» Text section:
────────
Page 1 of 1
Iterate a dataset in multithreaded application
Posted: 31.01.2023, 19:13
by stoffman
Hi,
Is there a way to iterate the same dataset in 2 different threads? from the look of it the standard dataset.eof/first/next is not design for such a case
Thanks,
Yoni
Re: Iterate a dataset in multithreaded application
Posted: 31.01.2023, 19:19
by aehimself
At the moment no, there's none.
What you can do however is to execute the same query in two threads, two different datasets and the first one processes the first half, the second one processes the other half.
Re: Iterate a dataset in multithreaded application
Posted: 01.02.2023, 13:13
by marsupilami
Hello Stoffman,
I amnot sure, what you want to do. If the TZQuery serves a kinda worklist for several threads you could copy its contents into another object where you protect access by a mutex or some other lock mechanism.
What you also could do is protect access to the TZQuery and its connection by a mutex. No other lock mechanisma are allowed in this scenarion. Usually I would encapsulate it into a separate object which then does all the mutex things. This effectively serializes access to the TZQuery. This is because one TZConnection and all objects that are connected to it may be accessed by one thread only at a time.
Best regards,
Jan
Re: Iterate a dataset in multithreaded application
Posted: 03.02.2023, 22:29
by stoffman
Hi Jan,
Sure I can do locks and critical sections and what not, but that is exactly what I'm trying to avoid...
I have several use cases for such a thing, but the most pressing one is being able to show the TZQuery in a grid while being able to do some calculations in a different thread (i.e. not the UI thread) the calculation is heavy and may take several seconds and I wish to avoid the UI from being freeze. Unfortunately, the data itself is also big, in the order of few hundreds MB, so copy them to another object is also time consuming (so while it performs better it still freezes the UI)
Thanks,
Stoffman
Re: Iterate a dataset in multithreaded application
Posted: 04.02.2023, 13:04
by aehimself
Why not to push everything in the background, loading and calculating? If calculation takes a second or two, most of your time will be spent with fetching anyway I suppose.
────────
» Material shown:
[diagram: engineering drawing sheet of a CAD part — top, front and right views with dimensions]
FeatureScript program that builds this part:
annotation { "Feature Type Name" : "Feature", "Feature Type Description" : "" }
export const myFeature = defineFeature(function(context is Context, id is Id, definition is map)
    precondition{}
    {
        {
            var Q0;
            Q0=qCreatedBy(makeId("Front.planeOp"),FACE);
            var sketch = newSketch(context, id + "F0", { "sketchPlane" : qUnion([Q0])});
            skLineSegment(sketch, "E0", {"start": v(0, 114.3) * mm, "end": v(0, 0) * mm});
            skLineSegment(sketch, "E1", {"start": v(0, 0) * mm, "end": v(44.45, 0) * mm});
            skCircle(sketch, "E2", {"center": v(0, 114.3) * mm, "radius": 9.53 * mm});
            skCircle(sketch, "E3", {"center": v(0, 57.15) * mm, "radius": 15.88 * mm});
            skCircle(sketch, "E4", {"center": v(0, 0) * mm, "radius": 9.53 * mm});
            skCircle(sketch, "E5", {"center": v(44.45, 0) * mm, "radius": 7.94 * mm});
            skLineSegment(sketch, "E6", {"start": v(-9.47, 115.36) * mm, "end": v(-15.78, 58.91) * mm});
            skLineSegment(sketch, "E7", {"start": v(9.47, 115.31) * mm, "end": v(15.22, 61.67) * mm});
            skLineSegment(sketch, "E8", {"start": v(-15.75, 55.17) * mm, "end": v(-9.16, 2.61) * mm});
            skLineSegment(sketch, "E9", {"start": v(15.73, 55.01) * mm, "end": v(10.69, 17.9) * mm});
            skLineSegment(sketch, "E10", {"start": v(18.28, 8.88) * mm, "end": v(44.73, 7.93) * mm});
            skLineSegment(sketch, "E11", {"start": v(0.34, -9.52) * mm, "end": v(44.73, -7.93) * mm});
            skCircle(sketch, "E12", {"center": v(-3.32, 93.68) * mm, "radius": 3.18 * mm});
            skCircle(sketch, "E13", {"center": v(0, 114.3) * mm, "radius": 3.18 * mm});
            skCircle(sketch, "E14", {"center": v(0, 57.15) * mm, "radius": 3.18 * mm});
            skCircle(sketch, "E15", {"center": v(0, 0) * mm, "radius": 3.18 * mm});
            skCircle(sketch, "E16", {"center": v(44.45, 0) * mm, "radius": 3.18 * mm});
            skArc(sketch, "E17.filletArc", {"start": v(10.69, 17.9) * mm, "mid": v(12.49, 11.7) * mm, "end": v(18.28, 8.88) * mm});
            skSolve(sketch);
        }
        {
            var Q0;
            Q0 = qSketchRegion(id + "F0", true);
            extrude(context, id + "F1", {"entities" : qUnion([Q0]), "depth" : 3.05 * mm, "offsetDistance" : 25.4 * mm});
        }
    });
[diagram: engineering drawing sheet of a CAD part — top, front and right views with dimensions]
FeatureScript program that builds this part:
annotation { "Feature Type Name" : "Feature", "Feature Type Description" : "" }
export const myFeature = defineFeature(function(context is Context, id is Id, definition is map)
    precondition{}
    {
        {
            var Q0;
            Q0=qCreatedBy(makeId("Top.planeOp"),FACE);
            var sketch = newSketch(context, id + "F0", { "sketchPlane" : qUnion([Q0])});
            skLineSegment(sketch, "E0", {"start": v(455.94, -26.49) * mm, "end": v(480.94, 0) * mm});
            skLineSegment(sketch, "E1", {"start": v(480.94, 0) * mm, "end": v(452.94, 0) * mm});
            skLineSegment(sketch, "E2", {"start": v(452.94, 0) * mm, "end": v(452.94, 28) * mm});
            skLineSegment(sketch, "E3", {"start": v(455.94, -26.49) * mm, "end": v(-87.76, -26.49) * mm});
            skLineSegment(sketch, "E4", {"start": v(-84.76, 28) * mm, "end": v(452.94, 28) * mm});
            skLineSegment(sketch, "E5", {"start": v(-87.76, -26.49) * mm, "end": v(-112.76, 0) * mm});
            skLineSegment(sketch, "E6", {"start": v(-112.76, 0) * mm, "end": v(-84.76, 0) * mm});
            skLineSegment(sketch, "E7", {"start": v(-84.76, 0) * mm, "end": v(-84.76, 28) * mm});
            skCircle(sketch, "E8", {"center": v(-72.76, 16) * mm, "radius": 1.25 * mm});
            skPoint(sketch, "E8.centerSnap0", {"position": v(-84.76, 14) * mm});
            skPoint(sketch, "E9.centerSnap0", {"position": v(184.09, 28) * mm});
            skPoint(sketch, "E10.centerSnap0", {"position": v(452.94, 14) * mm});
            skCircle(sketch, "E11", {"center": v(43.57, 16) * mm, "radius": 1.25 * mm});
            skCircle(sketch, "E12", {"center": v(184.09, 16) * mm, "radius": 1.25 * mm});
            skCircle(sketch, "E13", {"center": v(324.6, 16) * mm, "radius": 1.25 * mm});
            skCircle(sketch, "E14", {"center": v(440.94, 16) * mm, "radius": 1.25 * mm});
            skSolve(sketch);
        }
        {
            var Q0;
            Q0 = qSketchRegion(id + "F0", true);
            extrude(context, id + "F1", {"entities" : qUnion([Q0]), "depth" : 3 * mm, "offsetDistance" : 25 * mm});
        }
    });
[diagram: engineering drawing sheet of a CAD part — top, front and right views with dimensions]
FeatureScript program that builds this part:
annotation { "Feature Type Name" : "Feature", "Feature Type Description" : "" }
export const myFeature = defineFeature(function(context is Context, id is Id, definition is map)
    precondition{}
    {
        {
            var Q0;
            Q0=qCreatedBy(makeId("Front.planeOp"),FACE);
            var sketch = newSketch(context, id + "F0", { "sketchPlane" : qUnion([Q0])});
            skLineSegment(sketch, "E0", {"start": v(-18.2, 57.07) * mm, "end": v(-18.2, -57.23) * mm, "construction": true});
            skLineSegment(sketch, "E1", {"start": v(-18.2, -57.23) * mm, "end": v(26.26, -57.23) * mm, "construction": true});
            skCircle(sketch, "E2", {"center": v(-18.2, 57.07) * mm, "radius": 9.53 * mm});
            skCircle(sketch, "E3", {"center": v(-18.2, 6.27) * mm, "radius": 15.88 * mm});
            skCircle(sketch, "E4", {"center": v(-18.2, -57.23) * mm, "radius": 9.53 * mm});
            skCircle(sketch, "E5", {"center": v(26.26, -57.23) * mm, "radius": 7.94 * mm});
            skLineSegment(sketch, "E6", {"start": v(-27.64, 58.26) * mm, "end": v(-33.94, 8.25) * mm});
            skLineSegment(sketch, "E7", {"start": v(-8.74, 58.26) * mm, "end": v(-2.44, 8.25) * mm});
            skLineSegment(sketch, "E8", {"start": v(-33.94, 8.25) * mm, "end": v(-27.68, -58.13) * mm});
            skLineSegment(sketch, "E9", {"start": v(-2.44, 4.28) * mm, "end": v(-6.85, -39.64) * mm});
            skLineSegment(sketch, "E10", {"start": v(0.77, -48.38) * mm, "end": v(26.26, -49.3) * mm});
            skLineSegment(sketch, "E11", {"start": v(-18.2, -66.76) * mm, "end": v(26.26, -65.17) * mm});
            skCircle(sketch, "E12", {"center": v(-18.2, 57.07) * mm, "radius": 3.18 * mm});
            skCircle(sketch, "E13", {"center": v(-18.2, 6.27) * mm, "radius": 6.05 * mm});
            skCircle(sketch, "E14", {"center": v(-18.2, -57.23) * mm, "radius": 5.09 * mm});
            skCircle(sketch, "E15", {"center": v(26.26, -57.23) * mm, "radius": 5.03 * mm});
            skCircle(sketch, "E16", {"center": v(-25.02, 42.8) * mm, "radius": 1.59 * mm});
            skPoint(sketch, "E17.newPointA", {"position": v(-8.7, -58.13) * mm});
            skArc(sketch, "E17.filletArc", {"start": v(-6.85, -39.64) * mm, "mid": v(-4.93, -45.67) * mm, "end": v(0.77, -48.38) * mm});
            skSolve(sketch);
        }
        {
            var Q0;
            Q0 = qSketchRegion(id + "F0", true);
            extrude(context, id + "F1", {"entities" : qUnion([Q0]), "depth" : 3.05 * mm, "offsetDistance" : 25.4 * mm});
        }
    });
────────
» Your tasks:
1 > List the usernames that appear after "by" in the post headers of the forum thread, each one once.
2 > Please rewrite the forum thread from "Page 1 of 1" up to and including "no, there's none.", replacing "threads" with "processes".
3 > In the forum thread, why does copying the data into another object still leave the problem unsolved?
The records are separate from the forum thread and are not connected to it.

» Response list:
1 > stoffman, aehimself, marsupilami

2 >
Page 1 of 1
Iterate a dataset in multithreaded application
Posted: 31.01.2023, 19:13
by stoffman
Hi,
Is there a way to iterate the same dataset in 2 different processes? from the look of it the standard dataset.eof/first/next is not design for such a case
Thanks,
Yoni
Re: Iterate a dataset in multithreaded application
Posted: 31.01.2023, 19:19
by aehimself
At the moment no, there's none.

3 > The data is big, in the order of a few hundred MB, so copying it to another object takes a long time. Even though this performs better, it still freezes the UI.